The latest release of redux-devtools-extension I can see on github is 2.15.0. The Chrome Web Store distribution states version 2.15.1 and was updated May 7, 2017. The Mozilla Add-ons distribution states version 2.13.1 and was updated February 6, 2017.
Would it be possible to update the Firefox add-ons distribution? Especially now that #343 has been merged.
It was published, but still waiting the review.
It was published, but still waiting the review.
We're looking into this, sorry for the delay.
Hey @clarkbw. Thanks for chiming in! It got rejected yesterday because there's an eval in the code. Strange that it was present from the beginning in the previous versions as well (but the validator wasn't checking it before). We'll try to address it in https://github.com/kolodny/jsan/issues/17.
Hi @zalmoxisus, sorry this was not noticed before. I'll take a closer look and make sure I didn't miss any issues. Sometimes eval is just part of webpack or similar tools and not actually harmful, but we are currently expediting reviews that don't have eval in the validator messages.
If you can see if everything is still working well with unsafe-* removed from the CSP then that may be sufficient. The eval webpack uses is in a try/catch, so it will gracefully continue.
@kewisch thanks for looking into it!
To clarify, I didn't mean to blame someone for not noticing that, it seems that this check (for eval) was added in the validator recently as for the previous versions there were no warnings.
Seems likestyle-src * 'unsafe-inline' is not necessary indeed. I'll check it thoroughly tomorrow and publish.
Great, looking forward! We did indeed make some linter changes that added eval checks recently. I just filed https://github.com/mozilla/addons-linter/issues/1300 to make sure the webpack eval is not flagged.

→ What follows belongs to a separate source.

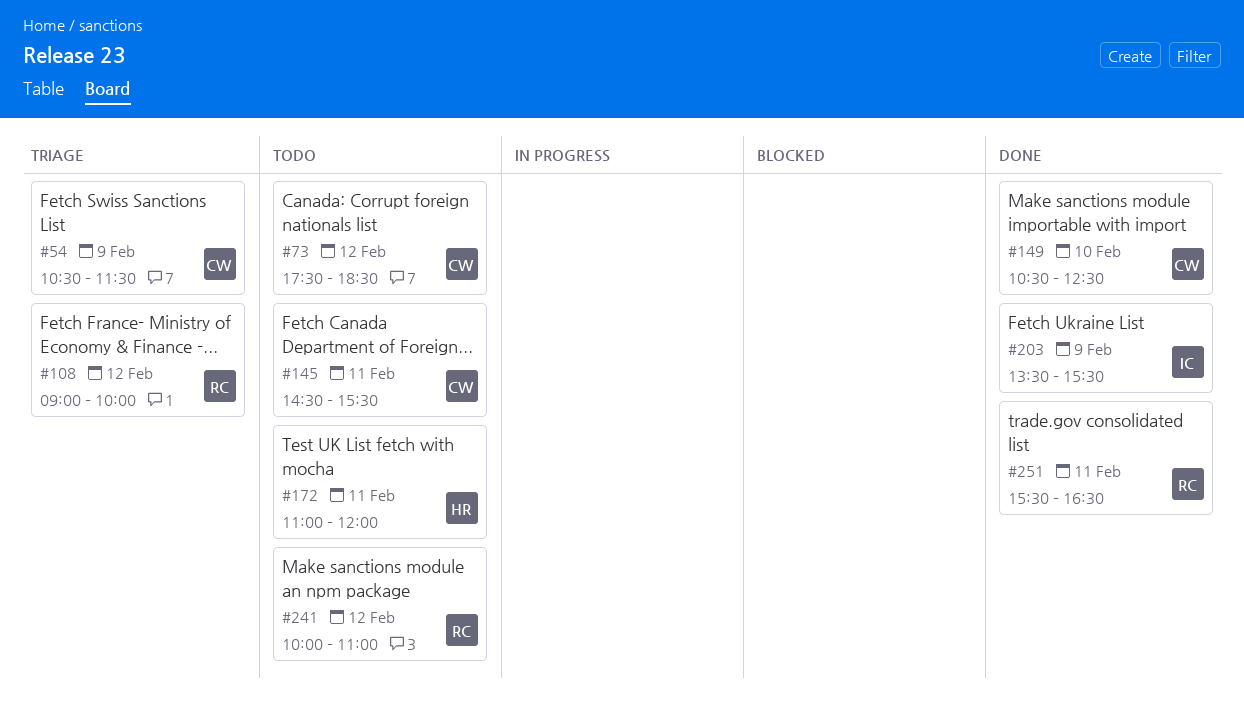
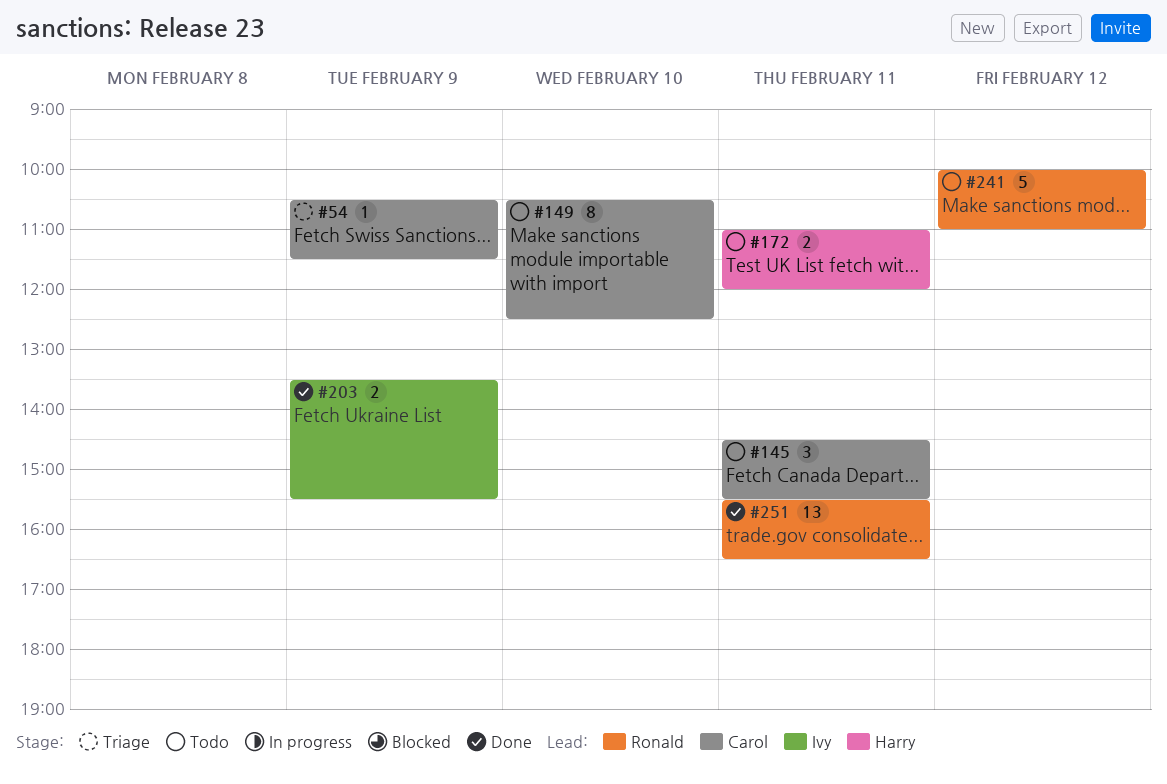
#73: present -> none
#108: present -> none
#149, status: Done -> Todo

Turns out that eval wasn't added by webpack. It's from cycle.js, which is the dependency of socketcluster-client > sc-errors. I'll try to convince them to drop that dependency.

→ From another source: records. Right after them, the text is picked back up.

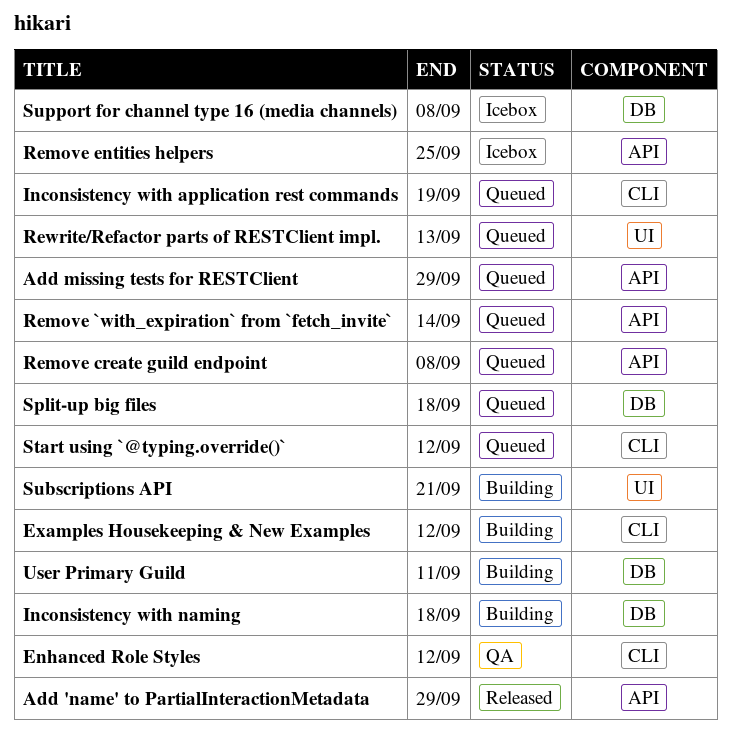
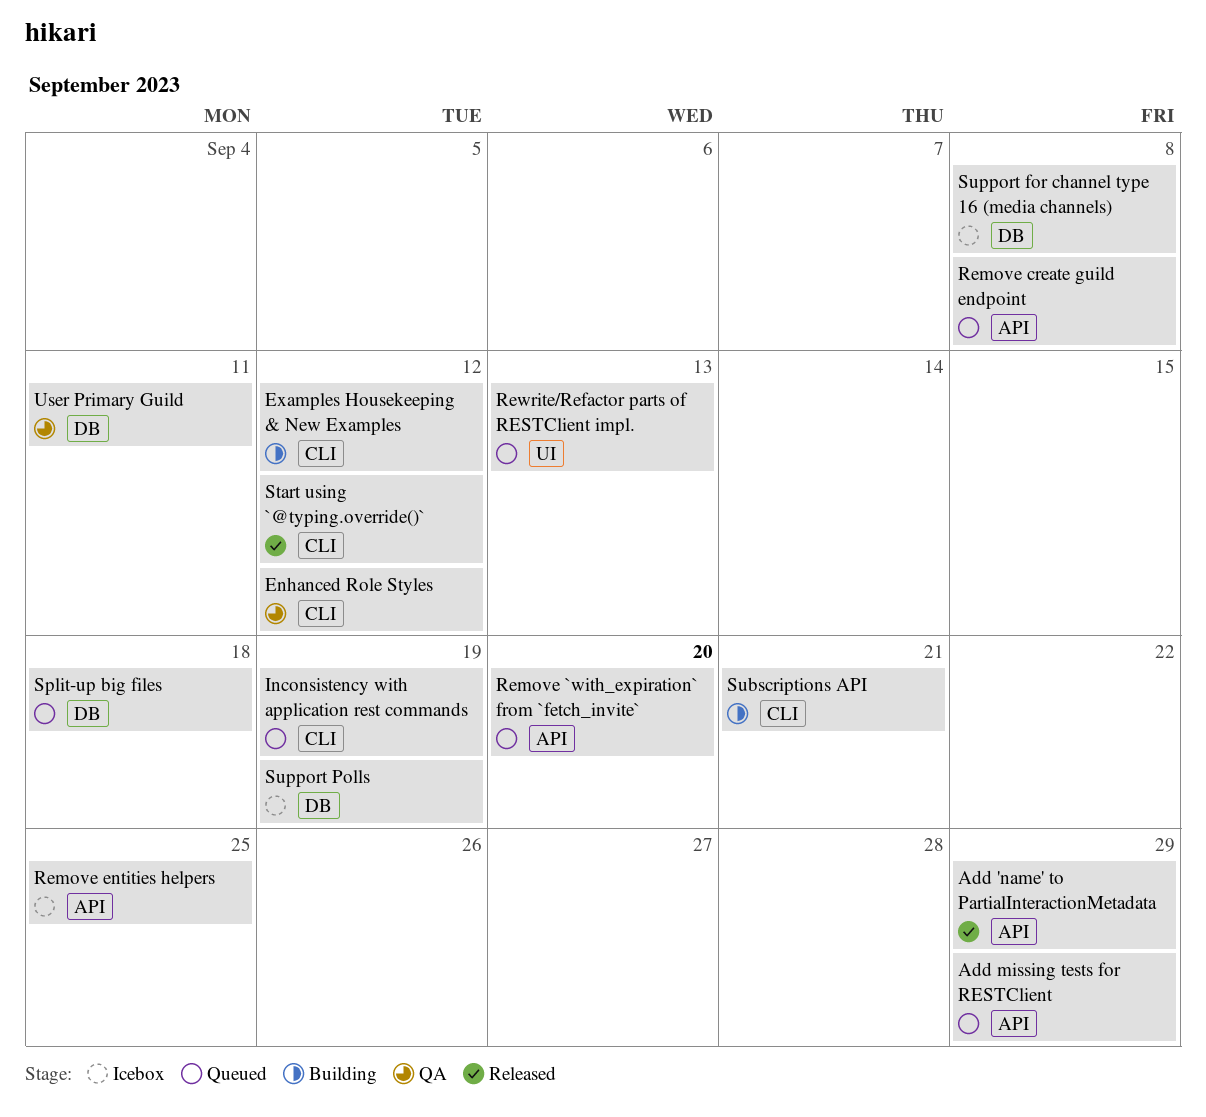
Inconsistency with naming: present -> none
Remove `with_expiration` from `fetch_invite`, due: Sep 14 -> Sep 20
Start using `@typing.override()`, status: Queued -> Released
Subscriptions API, label: UI -> CLI
Support Polls: none -> present
User Primary Guild, status: Building -> QA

@kewisch we've got rid of eval from socketcluster-client, however there are calls of Function constructor in other parts. It shouldn't be a problem anyway as it's not allowed in the manifest. I removed also unsafe-inline and submitted 2.15.1 for review. Thanks for your help!
Awesome, thanks! I'll take a look at this soon, thanks for the quick turnaround
Thank you for your work, I've approved the new version.
Thanks a lot for your help on this!
@zalmoxisus there was an issue with the latest version as mentioned in https://github.com/zalmoxisus/redux-devtools-extension/issues/568#issuecomment-434712564
And I assume it was pulled down because of this. It's now back up with version 2.13.1 as of now.
I think this should be reopened or create a new one.